Burney also said he believed a delay in MRI could have cost him his life.

"When I went for an MRI, there was a 40-day delay in the hospital getting the exams, the response time is 32 days, the scan was done at 20," he said.

"This delay has caused a delay in treatment that, in my case, can cost me my life."

Burney told Sky News later, "It definitely resulted in me getting a terminal prognosis of cancer."

He said about the contaminated blood scandal: "I am only one of the thousands of victims who suffered, and my family suffered as a direct result of the neglect of the Department of Health and the British government.

"Victims who are no longer with us, have no voice, but if it were not for their efforts, we probably would not be where we are today.

"The British government basically stayed ahead and blocked all efforts made by our community to bring any kind of justice or any kind of closure."

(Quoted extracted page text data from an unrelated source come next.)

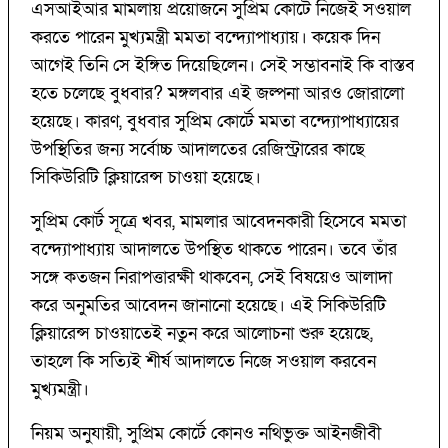
এসআইআর মামলায় প্রয়োজনে সুপ্রিম কোর্টে নিজেই সওয়াল
করতে পারেন মুখ্যমন্ত্রী মমতা বন্দ্যোপাধ্যায়। কয়েক দিন
আগেই তিনি সে ইঙ্গিত দিয়েছিলেন। সেই সম্ভাবনাই কি বাস্তব
হতে চলেছে বুধবার? মঙ্গলবার এই জল্পনা আরও জোরালো
হয়েছে। কারণ, বুধবার সুপ্রিম কোর্টে মমতা বন্দ্যোপাধ্যায়ের
উপস্থিতির জন্য সর্বোচ্চ আদালতের রেজিস্ট্রারের কাছে
সিকিউরিটি ক্লিয়ারেন্স চাওয়া হয়েছে।
সুপ্রিম কোর্ট সূত্রে খবর, মামলার আবেদনকারী হিসেবে মমতা
বন্দ্যোপাধ্যায় আদালতে উপস্থিত থাকতে পারেন। তবে তাঁর
সঙ্গে কতজন নিরাপত্তারক্ষী থাকবেন, সেই বিষয়েও আলাদা
করে অনুমতির আবেদন জানানো হয়েছে। এই সিকিউরিটি
ক্লিয়ারেন্স চাওয়াতেই নতুন করে আলোচনা শুরু হয়েছে,
তাহলে কি সত্যিই শীর্ষ আদালতে নিজে সওয়াল করবেন
মুখ্যমন্ত্রী।
নিয়ম অনুযায়ী, সুপ্রিম কোর্টে কোনও নথিভুক্ত আইনজীবী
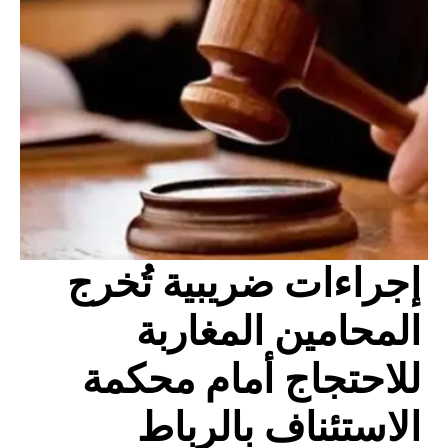
إجراءات ضريبية تُخرج
المحامين المغاربة
للاحتجاج أمام محكمة
الاستئناف بالرباط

He said he was "angry," but "you have to try to forgive what happened in the past, because if you can not try to forgive, you will never have inner peace."

Mr. Burney continued: "What I find difficult to forgive is that all our requests are falling on deaf ears.

"I can not forgive the way they treated the widows of the victims who died.

"My wife will become a widow sometime in the near future.

"My greatest fear is not to die.



Victim gives moving speech to blood survey



The victim of contaminated blood Peter Burney gives evidence in the inquiry in Leeds

"My biggest fear is that this Infected Blood Support Program is in my wife's control and they will only administer the support they have been forced to administer and will administer it in a punitive manner.

"I have been infected with this virus for 40 years.

"I can not rest in peace because I know these guys will come and basically abuse my wife the same way they abused me."